Real estate entrepreneurs seeking to build wealth and attain financial freedom would be well-served to start in small apartments and multi-family properties, or to add them as an additional income stream alongside their single-family deals.
In this article, real estate entrepreneur Lance Edwards, author of the No. 1 best-selling book, “How to Make Big Money in Small Apartments,” shares three big reasons why you can build a real estate empire faster and more efficiently with small apartments than with houses.
In This Lesson, You Will:
- Learn why small apartments are not sought by hedge funds
- Discover why there is less competition in multi-family real estate
- Find out how you can avoid Dodd-Frank regulations
Hedge Funds Don’t Buy Small Apartments
Hedge funds don’t work in the space of small and mid-sized apartments because it is a too inefficient marketplace for them. Hedge funds buy—and this has always been true—the pretty, large apartment complexes. Hedge funds have to move big chunks of money, at least $3 million at a time, so historically they have bought up large apartment complexes.
But now, they are buying bulks of houses, something that was unheard of before the recession. It is putting deal flow and profit pressure on single family investors like never before.
As I am interacting around the country with students and other real estate entrepreneurs, and maybe you have experienced this, we are finding that hedge funds are buying a lot of houses in bulk. They are buying the big portfolios from the banks and it is putting a lot of pressure on those in the single-family market because deals are become scarce, or you have multiple bidders per deal and it is squeezing profit margins.
For that reason, small and mid-sized apartments has remained the realm of the real estate entrepreneur. Most people are focused on houses, and carry this notion they have to graduate from houses to apartments. It’s simply not true.
My mentor pushed me to get started in apartments because there is little competition.
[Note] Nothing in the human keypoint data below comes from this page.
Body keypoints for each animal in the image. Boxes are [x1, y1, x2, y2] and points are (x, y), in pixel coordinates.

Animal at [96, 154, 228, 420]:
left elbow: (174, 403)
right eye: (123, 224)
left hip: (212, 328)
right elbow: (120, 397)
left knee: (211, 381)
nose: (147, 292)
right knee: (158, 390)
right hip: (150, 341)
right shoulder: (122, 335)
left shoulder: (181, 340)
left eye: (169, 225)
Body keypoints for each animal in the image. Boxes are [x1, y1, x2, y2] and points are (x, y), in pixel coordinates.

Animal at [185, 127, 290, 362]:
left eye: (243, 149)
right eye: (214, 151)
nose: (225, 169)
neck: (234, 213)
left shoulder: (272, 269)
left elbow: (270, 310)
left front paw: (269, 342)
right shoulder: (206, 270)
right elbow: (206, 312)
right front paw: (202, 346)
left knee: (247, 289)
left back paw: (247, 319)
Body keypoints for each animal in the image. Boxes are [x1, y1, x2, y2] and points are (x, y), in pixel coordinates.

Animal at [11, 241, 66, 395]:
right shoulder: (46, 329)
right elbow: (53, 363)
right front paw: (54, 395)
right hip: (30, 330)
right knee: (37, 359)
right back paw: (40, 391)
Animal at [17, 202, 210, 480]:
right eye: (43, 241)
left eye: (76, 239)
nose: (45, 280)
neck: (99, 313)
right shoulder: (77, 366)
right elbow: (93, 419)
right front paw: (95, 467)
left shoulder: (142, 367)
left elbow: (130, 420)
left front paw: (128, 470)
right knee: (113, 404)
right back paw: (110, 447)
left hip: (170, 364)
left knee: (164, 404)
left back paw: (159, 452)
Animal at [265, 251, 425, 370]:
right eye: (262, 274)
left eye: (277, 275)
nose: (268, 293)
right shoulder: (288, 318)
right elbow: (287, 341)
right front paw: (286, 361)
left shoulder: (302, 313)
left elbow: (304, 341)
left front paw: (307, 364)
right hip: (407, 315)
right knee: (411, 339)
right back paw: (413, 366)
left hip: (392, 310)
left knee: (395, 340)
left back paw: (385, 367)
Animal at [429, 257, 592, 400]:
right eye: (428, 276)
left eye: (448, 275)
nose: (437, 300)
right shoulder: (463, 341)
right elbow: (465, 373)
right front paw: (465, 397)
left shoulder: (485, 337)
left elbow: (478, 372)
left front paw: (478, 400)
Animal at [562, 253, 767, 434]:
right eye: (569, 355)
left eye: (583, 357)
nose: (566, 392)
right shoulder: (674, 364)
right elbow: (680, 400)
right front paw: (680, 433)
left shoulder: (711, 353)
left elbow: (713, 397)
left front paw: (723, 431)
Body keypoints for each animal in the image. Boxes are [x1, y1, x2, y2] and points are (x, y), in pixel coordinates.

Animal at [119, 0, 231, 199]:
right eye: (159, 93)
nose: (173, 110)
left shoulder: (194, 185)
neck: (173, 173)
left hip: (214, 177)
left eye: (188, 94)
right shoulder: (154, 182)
Hedge funds aren’t messing in there, and so there are fewer players in small and mid-sized apartments.
Avoid Dodd-Frank Regulations
The housing market is also seeing a lot of obstacles through the Dodd-Frank law, and the restrictions on seller-financing for owner-occupied properties. There are new restrictions with regards to the ability to sell property and homes on owner-financing, so you need to be cognizant of that so you can sell within bounds.
Yet, with small apartments and other multi-family properties, these regulations usually don’t touch this side of the real estate market.
Dodd-Frank is not applicable to duplexes and above as long as they are not owner-occupied. Dodd-Frank, if you read the law, is part of the Consumer Protection Act designed to protect home buyers on owner-occupied properties. That doesn’t count for most duplexes, triplexes, fourplexes and above.
Better and More Efficient Use of Your Time
Most people get started in the business of real estate by wholesaling. They go through the process of finding a house, they find a buyer, they put it under contract and they flip the house.
And then, they have to start the process all over again. This is no way to build an empire.